Logseq is great for ingesting organizing and processing notes. It also seems that there are both plans to make Logseq core better for this as well as new plugins on the horizon (such as Readwise) that will further improve these strengths. However, Logseq is not currently optimized for longform writing. This post is an attempt to sketch out what might be needed to change that. As such, it isn’t a standard feature request. Some of the ideas here might be spun off as feature requests on their own, but that isn’t the point. Rather, it is intended to start a discussion about what the best way might be for Logseq to achieve these overarching goals.
To put it simply, it is currently easy to envision a workflow where one could easily take notes while reading on one’s Kindle, or a PDF, pull those notes into Logseq, organize them into project notes, use the extract plugin to refine those notes, and plan out a long form article or book based on that research. Some of that is already built in, others (such as a Readwise plugin) are coming soon. But then what? The next stage of an academic workflow would be to start drafting a paper or book chapter, adding citations and notes, and then exporting to a PDF or word processor such as Word, Open Office, etc.
Currently for these last few stages of the writing process one is best off moving out of Logseq to more specialized apps such as Zettlr, Ulysses, and Scrivener. So the first question is whether there is any reason for Logseq to move in this direction, or if it should just perhaps make it easier to move your work into one of these longform writing apps? Maybe, but to answer that question it is helpful to first understand what the alternative would look like. What would it take to make Logseq as good as these apps for longform writing? Only when we can answer that can we decide if that is a goal that the Logseq team should consider, or whether it might make more sense to meet such apps half way?

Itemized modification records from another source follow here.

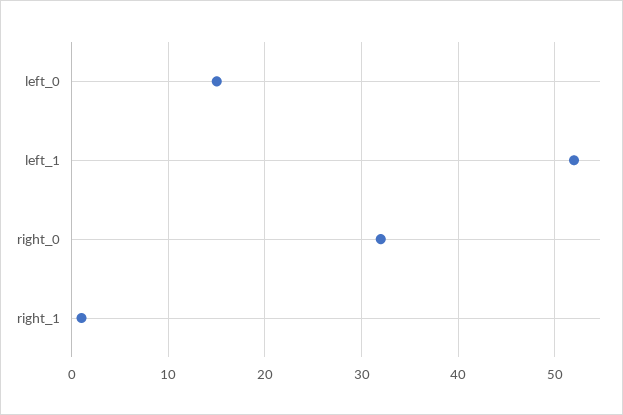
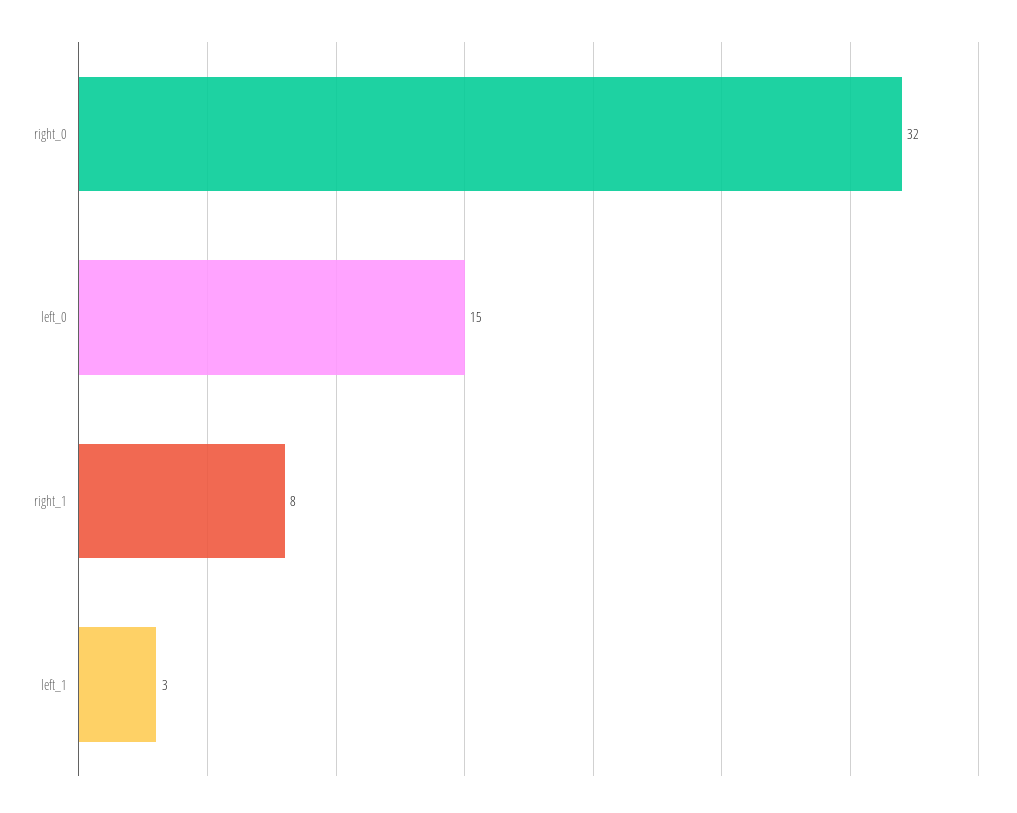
  {
    "left_0": 15,
-   "left_1": 52,
+   "left_1": 3,
    "right_0": 32,
-   "right_1": 1
+   "right_1": 8
  }

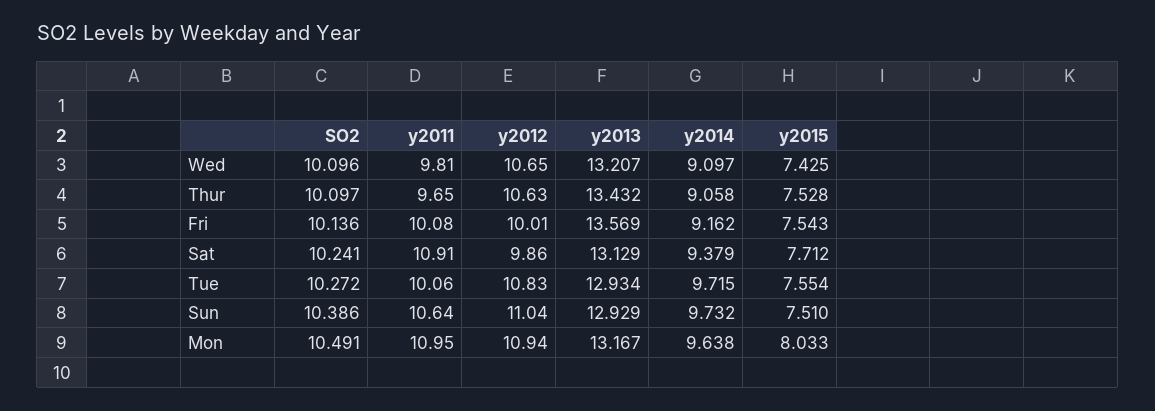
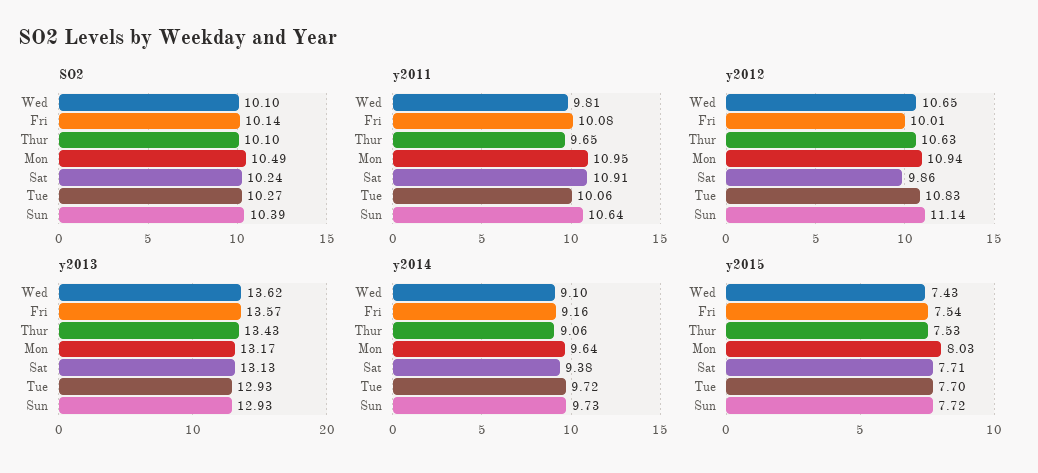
  {
    "SO2": {
      "Wed": 10.096,
      "Thur": 10.097,
      "Fri": 10.136,
      "Sat": 10.241,
      "Tue": 10.272,
      "Sun": 10.386,
      "Mon": 10.491
    },
    "y2011": {
      "Wed": 9.81,
      "Thur": 9.65,
      "Fri": 10.08,
      "Sat": 10.91,
      "Tue": 10.06,
      "Sun": 10.64,
      "Mon": 10.95
    },
    "y2012": {
      "Wed": 10.65,
      "Thur": 10.63,
      "Fri": 10.01,
      "Sat": 9.86,
      "Tue": 10.83,
-     "Sun": 11.04,
+     "Sun": 11.14,
      "Mon": 10.94
    },
    "y2013": {
-     "Wed": 13.207,
+     "Wed": 13.62,
      "Thur": 13.432,
      "Fri": 13.569,
      "Sat": 13.129,
      "Tue": 12.934,
      "Sun": 12.929,
      "Mon": 13.167
    },
    "y2014": {
      "Wed": 9.097,
      "Thur": 9.058,
      "Fri": 9.162,
      "Sat": 9.379,
      "Tue": 9.715,
      "Sun": 9.732,
      "Mon": 9.638
    },
    "y2015": {
      "Wed": 7.425,
      "Thur": 7.528,
      "Fri": 7.543,
      "Sat": 7.712,
-     "Tue": 7.554,
+     "Tue": 7.7,
-     "Sun": 7.51,
+     "Sun": 7.72,
      "Mon": 8.033
    }
  }

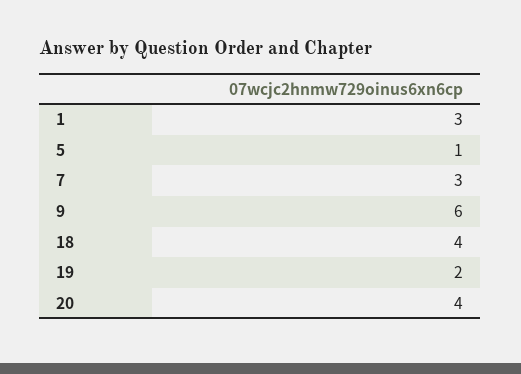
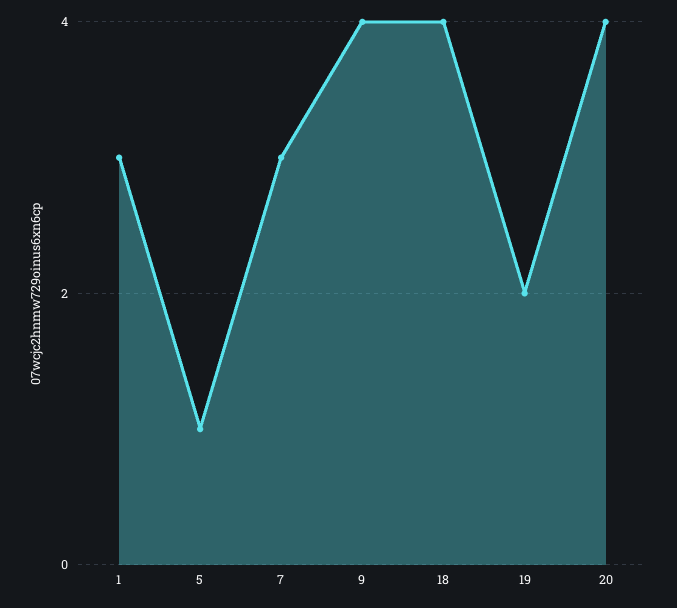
  {
    "1": 3,
    "5": 1,
    "7": 3,
-   "9": 6,
+   "9": 4,
    "18": 4,
    "19": 2,
    "20": 4
  }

As I see it, there are basically four features that logseq would need to add to be optimized for longform writing:
- Handle plain text files without any bullet points
- In-text citations, as well as footnotes/endnotes
- Document management that allows one to break up larger writing projects into smaller chunks (“sheets”) and to manipulate those chucks (split, merge, etc.).
- Output to standard formats such as PDF or ODT/DOCX.
Let’s talk about each of these features one-by-one:
The way I see it working is that one would be able to add some front matter to a page that would tell Logseq to handle it as longform text rather than an outline. Something like:
longform:: true. This would basically make the page behave like an Obsidian page rather than a Logseq page.
This could be implemented in two ways. One would be simpler: just leave these pages alone. Logseq could search them and query the front matter, but would otherwise not have many logseq like features within the page. The other would be more Obsidian-like, in that headers would be treated as blocks, and one could embed blocks from anywhere in Logseq within a page.
This would allow much more compatibility between Logseq files and markdown files used by other apps. Not just Obisidian, but pretty much any app that can handle ordinary markdown. This would make it easier for people to move between Logseq and other apps more smoothly in their workflows. (i.e. It wouldn’t be necessary to convert files before opening them up in any markdown text editor that has support for front matter.)
There is already Zotero support in Logseq, but to approach the smoothness with which Zettlr incorporates formatted citations into text would require some work. In Zettler you can add an in-text citation marker from Zotero and it automatically gets formatted in your preferred citations style. Such a feature would be nice to implement regardless of Logseq’s longform goals, because one could export the text with these “live” Zotero citation markers which could later be read by the Zotero plugin for Word or Libre Office, etc.
There is also already some support for markdown footnotes in logseq, and I think pandoc could possibly handle having those exported as endnotes instead… But if we are talking about documents that are divided up into individual “sheets” and then recombined on export, this might need some additional work.
Currently Ulysses is my favorite app for this, and it is worth looking at how it handles grouping individual “sheets” into larger projects, dividing sheets up, and merging them, etc. Ulysses also does a great job with goals, such as minimum/maximum word counts, or estimated “reading aloud time” (which is useful for conference presentations).
Another feature one would like with such document management is the ability to save “versions” of each project and easily navigate back to earlier versions. Since this is project based, it is a bit different from the current git implementation in Logseq which is file based.
There is a decent plugin for some of these features in Obsidian called Longform, and it isn’t bad. It might give a sense of what something like this might look like in Logseq.
Finally, it would also be nice to be able to add Logseq style tasks anywhere in a document or document outline, such as
TODO lookup the date that this happened or
NOW write chapter 1, etc. so as to integrate writing goals into Logseq’s task management tools.
I might be over simplifying, but it seems to me that this might be fairly simple since Pandoc already provides open source libraries for doing much of this? In any case, this is a common feature request here , so probably something should be done along these lines no matter what.
I hope this discussion is helpful for thinking through the future of Logseq. With all of these pieces in place one could really move from reading and research, to taking notes, to writing, to publishing without leaving Logseq, but even if only some of them can be implemented it could help improve integration with existing longform writing apps that rely on plain text.